Submitted to: Brain Research
Publication Type: Peer Reviewed Journal
Publication Acceptance Date: January 19, 2009
Publication Date: May 7, 2009
Citation: Yu, Y., Zhang, H.M., Byerly, M.S., Bacon, L.D., Porter, T.E., Liu, G.E., Song, J. 2009. Alternative Splicing Variants and DNA Methylation Status of BDNF in Inbred Chicken Lines. Brain Research. 1269(7):1-10.

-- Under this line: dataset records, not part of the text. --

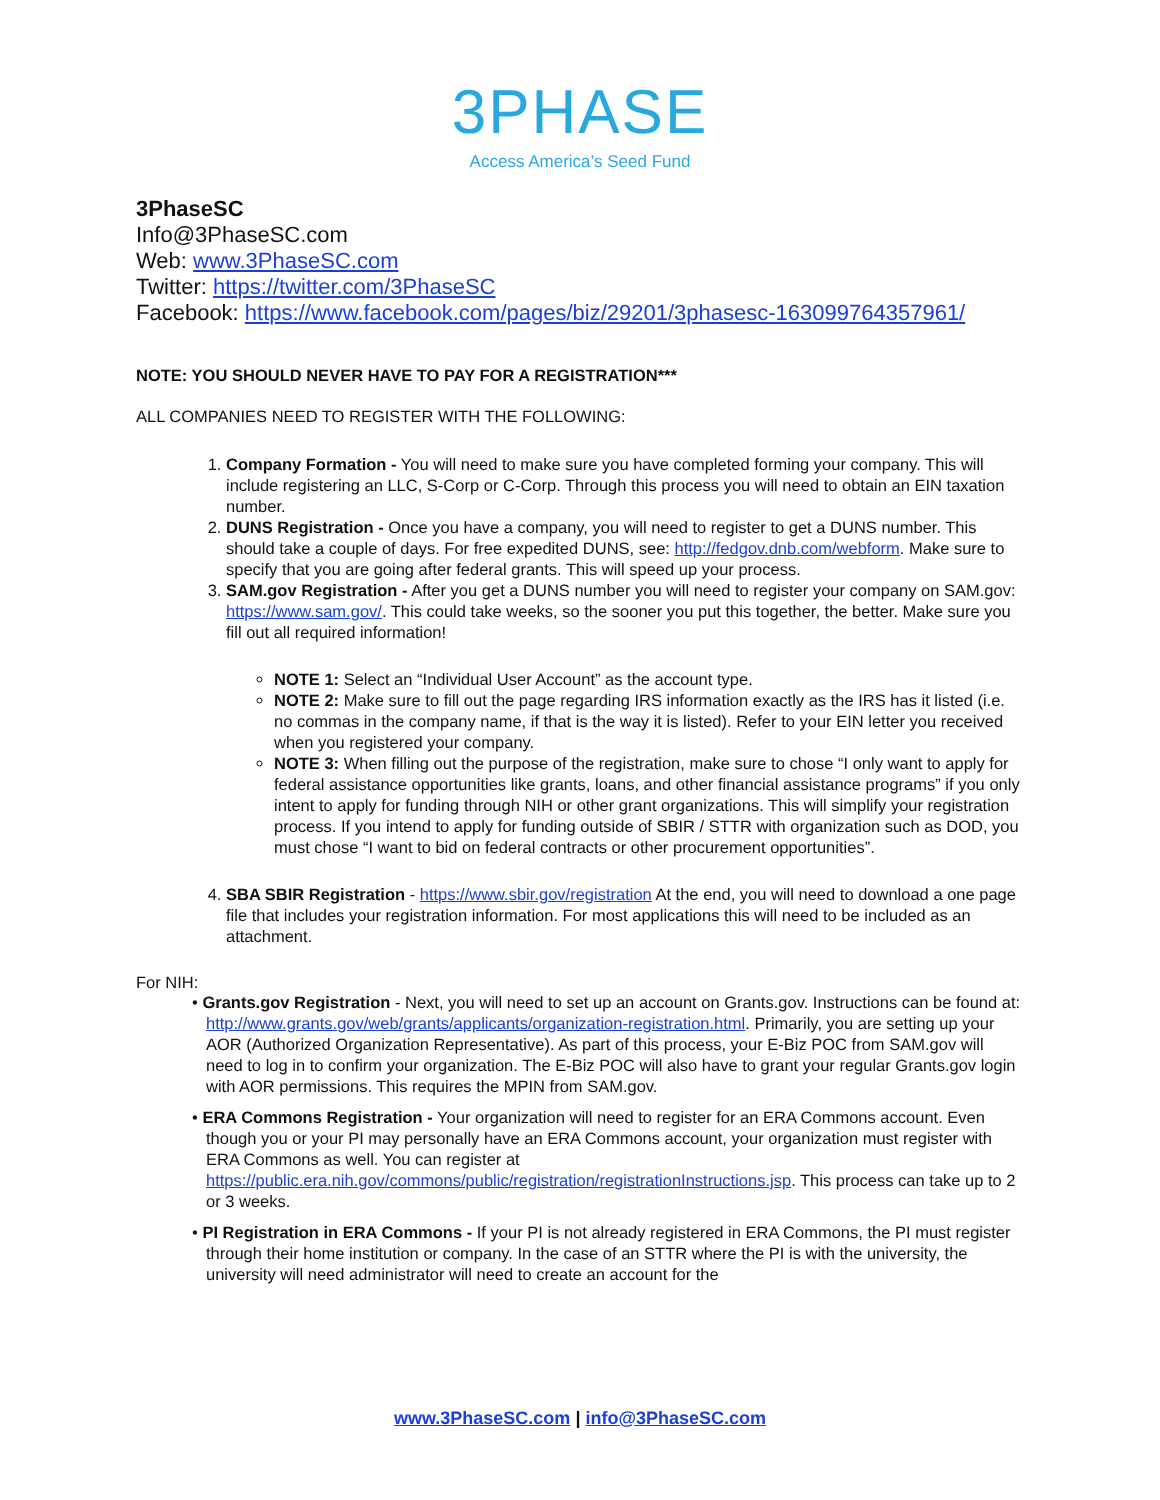3PHASE
Access America’s Seed Fund
3PhaseSC
Info@3PhaseSC.com
Web: www.3PhaseSC.com
Twitter: https://twitter.com/3PhaseSC
Facebook: https://www.facebook.com/pages/biz/29201/3phasesc-163099764357961/
NOTE: YOU SHOULD NEVER HAVE TO PAY FOR A REGISTRATION***
ALL COMPANIES NEED TO REGISTER WITH THE FOLLOWING:
1. Company Formation - You will need to make sure you have completed forming your company. This will include registering an LLC, S-Corp or C-Corp. Through this process you will need to obtain an EIN taxation number.
2. DUNS Registration - Once you have a company, you will need to register to get a DUNS number. This should take a couple of days. For free expedited DUNS, see: http://fedgov.dnb.com/webform. Make sure to specify that you are going after federal grants. This will speed up your process.
3. SAM.gov Registration - After you get a DUNS number you will need to register your company on SAM.gov: https://www.sam.gov/. This could take weeks, so the sooner you put this together, the better. Make sure you fill out all required information!
NOTE 1: Select an “Individual User Account” as the account type.
NOTE 2: Make sure to fill out the page regarding IRS information exactly as the IRS has it listed (i.e. no commas in the company name, if that is the way it is listed). Refer to your EIN letter you received when you registered your company.
NOTE 3: When filling out the purpose of the registration, make sure to chose “I only want to apply for federal assistance opportunities like grants, loans, and other financial assistance programs” if you only intent to apply for funding through NIH or other grant organizations. This will simplify your registration process. If you intend to apply for funding outside of SBIR / STTR with organization such as DOD, you must chose “I want to bid on federal contracts or other procurement opportunities”.
4. SBA SBIR Registration - https://www.sbir.gov/registration At the end, you will need to download a one page file that includes your registration information. For most applications this will need to be included as an attachment.
For NIH:
• Grants.gov Registration - Next, you will need to set up an account on Grants.gov. Instructions can be found at: http://www.grants.gov/web/grants/applicants/organization-registration.html. Primarily, you are setting up your AOR (Authorized Organization Representative). As part of this process, your E-Biz POC from SAM.gov will need to log in to confirm your organization. The E-Biz POC will also have to grant your regular Grants.gov login with AOR permissions. This requires the MPIN from SAM.gov.
• ERA Commons Registration - Your organization will need to register for an ERA Commons account. Even though you or your PI may personally have an ERA Commons account, your organization must register with ERA Commons as well. You can register at https://public.era.nih.gov/commons/public/registration/registrationInstructions.jsp. This process can take up to 2 or 3 weeks.
• PI Registration in ERA Commons - If your PI is not already registered in ERA Commons, the PI must register through their home institution or company. In the case of an STTR where the PI is with the university, the university will need administrator will need to create an account for the
www.3PhaseSC.com | info@3PhaseSC.com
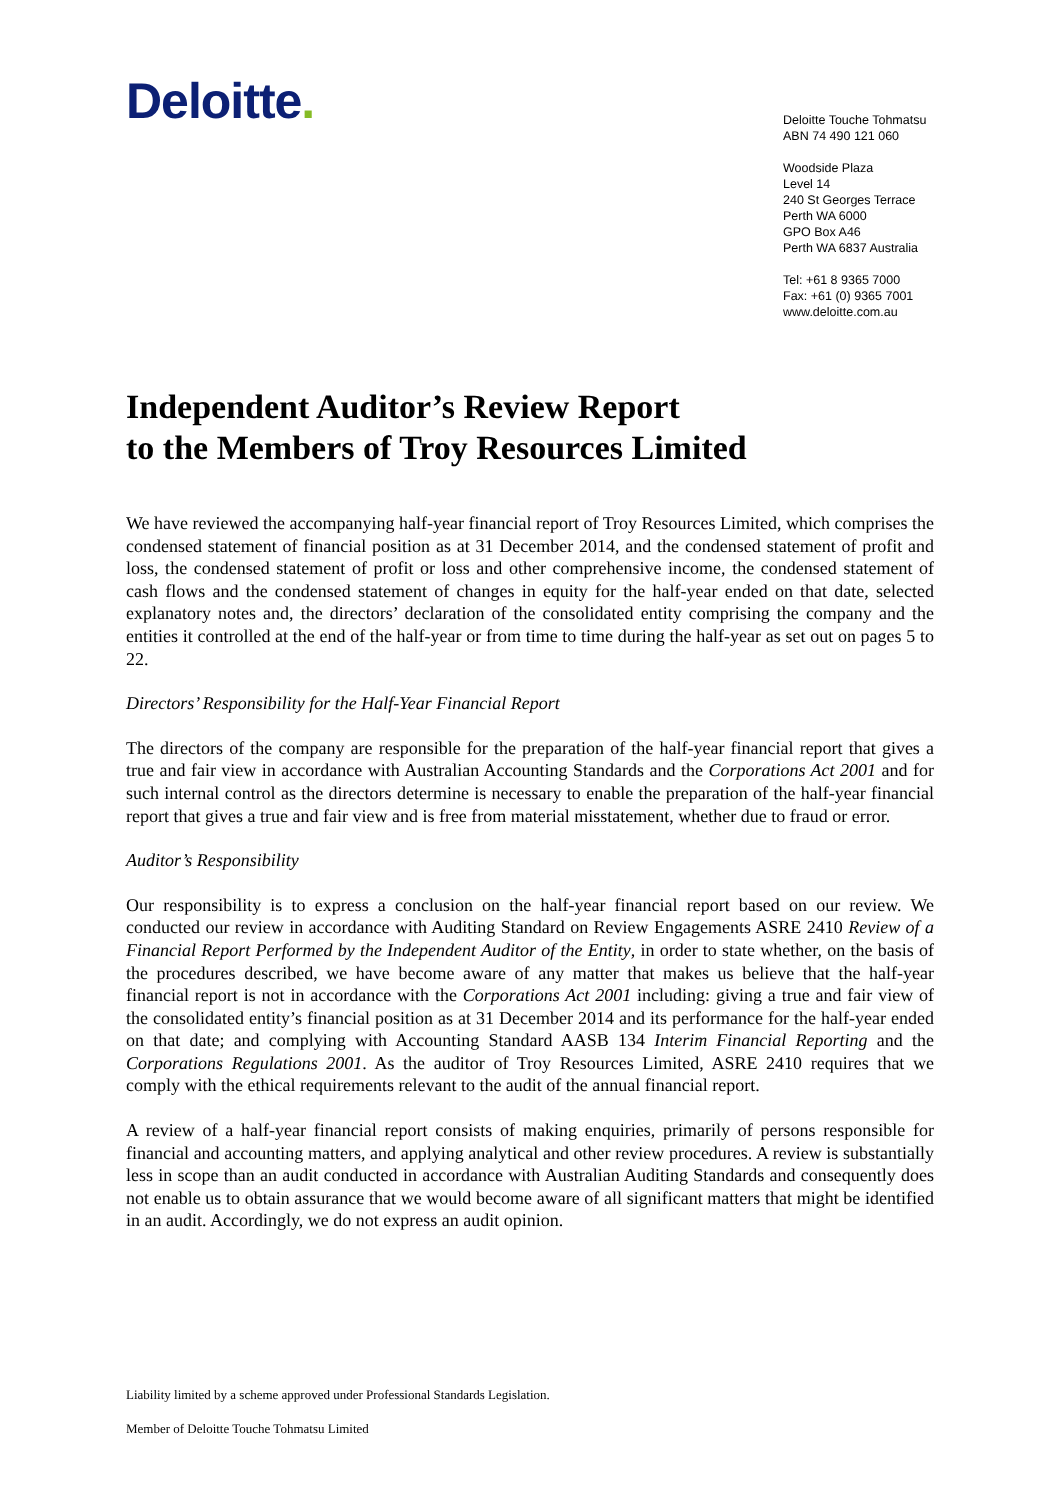Deloitte.
Deloitte Touche Tohmatsu
ABN 74 490 121 060
Woodside Plaza
Level 14
240 St Georges Terrace
Perth WA 6000
GPO Box A46
Perth WA 6837 Australia
Tel: +61 8 9365 7000
Fax: +61 (0) 9365 7001
www.deloitte.com.au
Independent Auditor’s Review Report
to the Members of Troy Resources Limited
We have reviewed the accompanying half-year financial report of Troy Resources Limited, which comprises the condensed statement of financial position as at 31 December 2014, and the condensed statement of profit and loss, the condensed statement of profit or loss and other comprehensive income, the condensed statement of cash flows and the condensed statement of changes in equity for the half-year ended on that date, selected explanatory notes and, the directors’ declaration of the consolidated entity comprising the company and the entities it controlled at the end of the half-year or from time to time during the half-year as set out on pages 5 to 22.
Directors’ Responsibility for the Half-Year Financial Report
The directors of the company are responsible for the preparation of the half-year financial report that gives a true and fair view in accordance with Australian Accounting Standards and the Corporations Act 2001 and for such internal control as the directors determine is necessary to enable the preparation of the half-year financial report that gives a true and fair view and is free from material misstatement, whether due to fraud or error.
Auditor’s Responsibility
Our responsibility is to express a conclusion on the half-year financial report based on our review. We conducted our review in accordance with Auditing Standard on Review Engagements ASRE 2410 Review of a Financial Report Performed by the Independent Auditor of the Entity, in order to state whether, on the basis of the procedures described, we have become aware of any matter that makes us believe that the half-year financial report is not in accordance with the Corporations Act 2001 including: giving a true and fair view of the consolidated entity’s financial position as at 31 December 2014 and its performance for the half-year ended on that date; and complying with Accounting Standard AASB 134 Interim Financial Reporting and the Corporations Regulations 2001. As the auditor of Troy Resources Limited, ASRE 2410 requires that we comply with the ethical requirements relevant to the audit of the annual financial report.
A review of a half-year financial report consists of making enquiries, primarily of persons responsible for financial and accounting matters, and applying analytical and other review procedures. A review is substantially less in scope than an audit conducted in accordance with Australian Auditing Standards and consequently does not enable us to obtain assurance that we would become aware of all significant matters that might be identified in an audit. Accordingly, we do not express an audit opinion.
Liability limited by a scheme approved under Professional Standards Legislation.
Member of Deloitte Touche Tohmatsu Limited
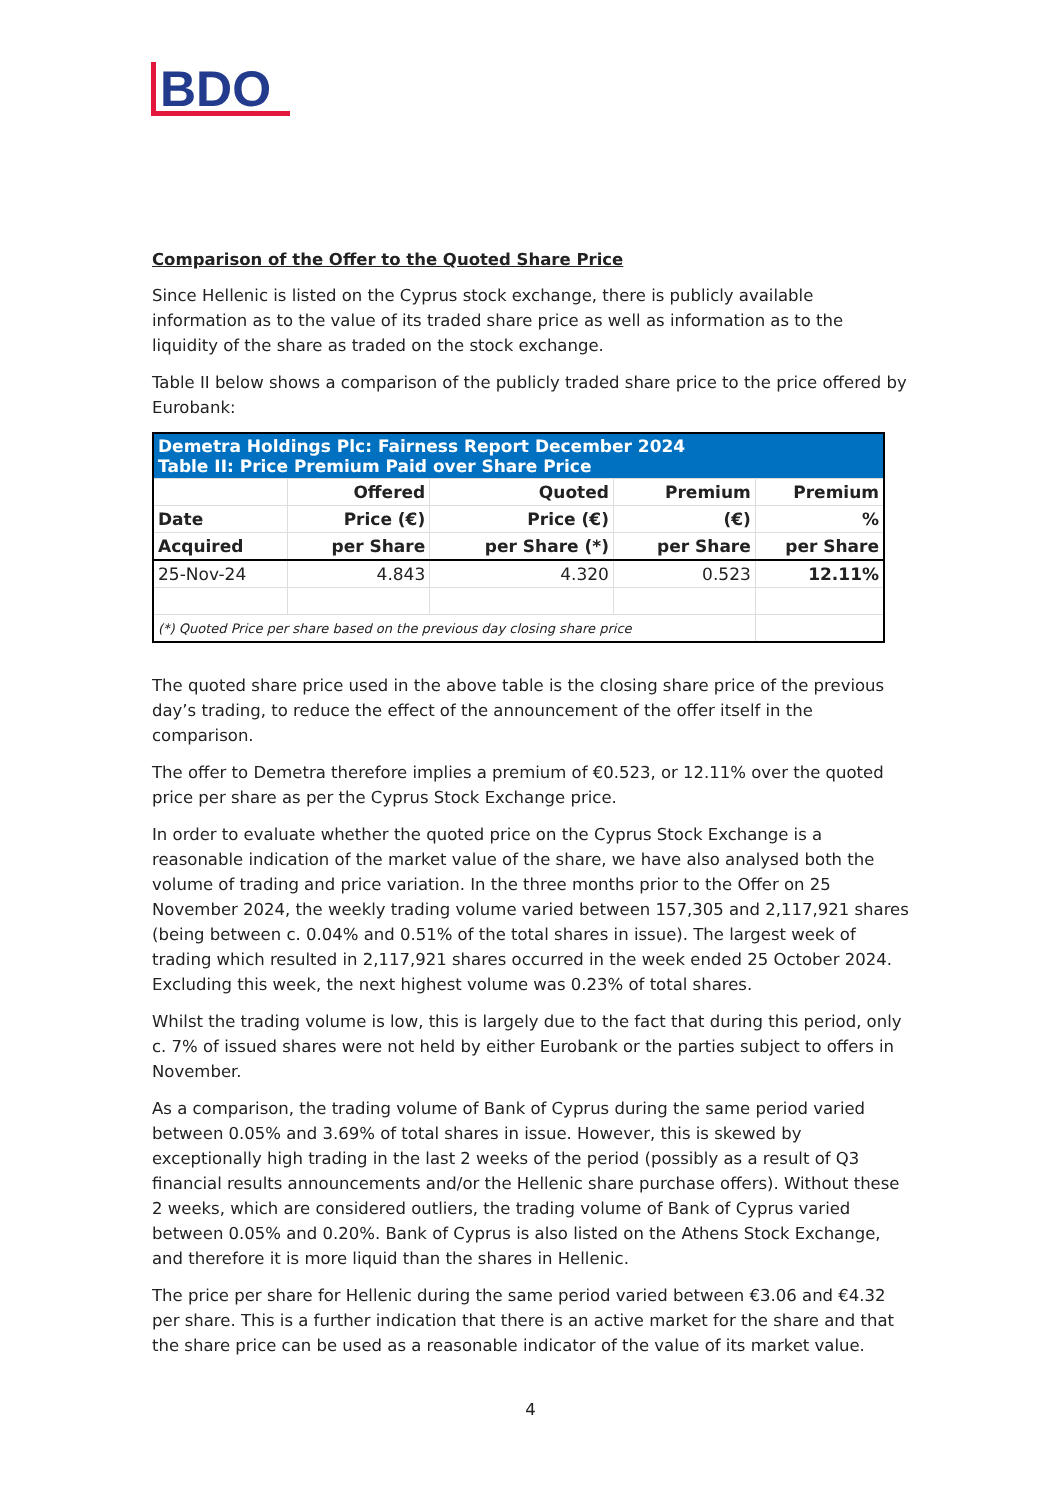BDO
Comparison of the Offer to the Quoted Share Price
Since Hellenic is listed on the Cyprus stock exchange, there is publicly available information as to the value of its traded share price as well as information as to the liquidity of the share as traded on the stock exchange.
Table II below shows a comparison of the publicly traded share price to the price offered by Eurobank:
| Demetra Holdings Plc: Fairness Report December 2024 Table II: Price Premium Paid over Share Price | | | | |
| | Offered | Quoted | Premium | Premium |
| Date | Price (€) | Price (€) | (€) | % |
| Acquired | per Share | per Share (*) | per Share | per Share |
| 25-Nov-24 | 4.843 | 4.320 | 0.523 | 12.11% |
| (*) Quoted Price per share based on the previous day closing share price | | | | |
The quoted share price used in the above table is the closing share price of the previous day’s trading, to reduce the effect of the announcement of the offer itself in the comparison.
The offer to Demetra therefore implies a premium of €0.523, or 12.11% over the quoted price per share as per the Cyprus Stock Exchange price.
In order to evaluate whether the quoted price on the Cyprus Stock Exchange is a reasonable indication of the market value of the share, we have also analysed both the volume of trading and price variation. In the three months prior to the Offer on 25 November 2024, the weekly trading volume varied between 157,305 and 2,117,921 shares (being between c. 0.04% and 0.51% of the total shares in issue). The largest week of trading which resulted in 2,117,921 shares occurred in the week ended 25 October 2024. Excluding this week, the next highest volume was 0.23% of total shares.
Whilst the trading volume is low, this is largely due to the fact that during this period, only c. 7% of issued shares were not held by either Eurobank or the parties subject to offers in November.
As a comparison, the trading volume of Bank of Cyprus during the same period varied between 0.05% and 3.69% of total shares in issue. However, this is skewed by exceptionally high trading in the last 2 weeks of the period (possibly as a result of Q3 financial results announcements and/or the Hellenic share purchase offers). Without these 2 weeks, which are considered outliers, the trading volume of Bank of Cyprus varied between 0.05% and 0.20%. Bank of Cyprus is also listed on the Athens Stock Exchange, and therefore it is more liquid than the shares in Hellenic.
The price per share for Hellenic during the same period varied between €3.06 and €4.32 per share. This is a further indication that there is an active market for the share and that the share price can be used as a reasonable indicator of the value of its market value.
4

Interpretive Summary: Generally speaking, a gene produces a message, which subsequently provides precise instruction to build a single protein that the gene is genetically programmed for. The messages of some genes, however, are subjected to alterations. Therefore, each of these genes’ messages is altered to produce more than one product, and carry out different biological functions. A gene, known as brain derived neurotropic factor, was identified as one of these genes in human, rat, mouse, pig and now in two highly inbred chicken lines, 63 and 72. The functionality of this gene in cholesterol metabolism and tumorigenesis of Marek’s disease is discussed.

Technical Abstract: Brain derived neurotrophic factor (BDNF) plays essential roles in neuronal survival and differentiation, synaptic plasticity, central regulation of energy homeostasis, and neuronal development of the central and peripheral nerve system. Here, we report two new splicing variants of the chicken BDNF gene via comparative genomics demonstrating the structure and tissue-specific expression of the variants observed in two highly inbred lines (63 and 72) of chickens. One of the variants may relate to alterations in cholesterol metabolism. Co-expression of the BDNF variant and altered cholesterol metabolism may be two genetic factors that regulate resistance in development of Marek’s disease tumors. These observations suggest that BNDF may be involved in tumorigenesis of neoplastic diseases in general.